ACTION ITEM
Tally the lines of the entries below that contain the string "Dial", where case counts. Reply with the number alone.

(Entries excerpted from a collection)
- - -
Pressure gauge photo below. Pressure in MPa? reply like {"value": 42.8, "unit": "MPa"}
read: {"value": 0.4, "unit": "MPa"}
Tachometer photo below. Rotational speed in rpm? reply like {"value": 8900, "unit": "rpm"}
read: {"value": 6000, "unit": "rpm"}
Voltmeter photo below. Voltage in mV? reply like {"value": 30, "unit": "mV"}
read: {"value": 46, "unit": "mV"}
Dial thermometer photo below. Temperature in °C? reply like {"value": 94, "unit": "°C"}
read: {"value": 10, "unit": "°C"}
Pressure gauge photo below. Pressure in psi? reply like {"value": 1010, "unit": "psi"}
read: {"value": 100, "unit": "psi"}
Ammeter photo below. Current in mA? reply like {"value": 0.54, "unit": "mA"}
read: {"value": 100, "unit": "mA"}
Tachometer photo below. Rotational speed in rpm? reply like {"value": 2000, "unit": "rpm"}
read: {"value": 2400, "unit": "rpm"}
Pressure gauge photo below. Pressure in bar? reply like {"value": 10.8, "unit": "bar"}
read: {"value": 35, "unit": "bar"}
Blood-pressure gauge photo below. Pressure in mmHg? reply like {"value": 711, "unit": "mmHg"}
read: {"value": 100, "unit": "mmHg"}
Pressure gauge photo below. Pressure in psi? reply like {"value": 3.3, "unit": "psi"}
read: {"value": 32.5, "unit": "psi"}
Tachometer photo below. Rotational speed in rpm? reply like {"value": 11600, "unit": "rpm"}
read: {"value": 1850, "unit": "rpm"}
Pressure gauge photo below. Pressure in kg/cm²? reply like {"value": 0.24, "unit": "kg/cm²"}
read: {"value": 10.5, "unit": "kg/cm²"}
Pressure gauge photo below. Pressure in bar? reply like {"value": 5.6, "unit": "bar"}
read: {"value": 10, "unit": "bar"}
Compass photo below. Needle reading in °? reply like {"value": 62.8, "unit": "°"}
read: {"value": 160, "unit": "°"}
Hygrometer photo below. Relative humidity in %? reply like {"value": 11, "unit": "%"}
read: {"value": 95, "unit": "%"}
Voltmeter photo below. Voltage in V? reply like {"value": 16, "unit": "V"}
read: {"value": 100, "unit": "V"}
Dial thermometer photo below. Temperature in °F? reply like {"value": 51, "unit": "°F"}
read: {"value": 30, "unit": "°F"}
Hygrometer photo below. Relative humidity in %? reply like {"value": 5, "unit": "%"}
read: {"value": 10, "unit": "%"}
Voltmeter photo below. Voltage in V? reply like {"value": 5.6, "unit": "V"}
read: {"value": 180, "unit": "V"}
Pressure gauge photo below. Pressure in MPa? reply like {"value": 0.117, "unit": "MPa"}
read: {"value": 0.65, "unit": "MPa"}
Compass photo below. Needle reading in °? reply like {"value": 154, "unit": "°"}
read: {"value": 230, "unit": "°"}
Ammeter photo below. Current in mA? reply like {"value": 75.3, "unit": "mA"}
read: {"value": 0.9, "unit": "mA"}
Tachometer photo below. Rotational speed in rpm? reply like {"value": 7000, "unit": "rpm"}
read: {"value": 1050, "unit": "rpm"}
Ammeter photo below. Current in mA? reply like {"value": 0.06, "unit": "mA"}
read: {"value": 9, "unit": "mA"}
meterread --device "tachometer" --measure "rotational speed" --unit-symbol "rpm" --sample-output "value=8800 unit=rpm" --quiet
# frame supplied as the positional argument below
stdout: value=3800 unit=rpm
- - -
RESULT BELOW
2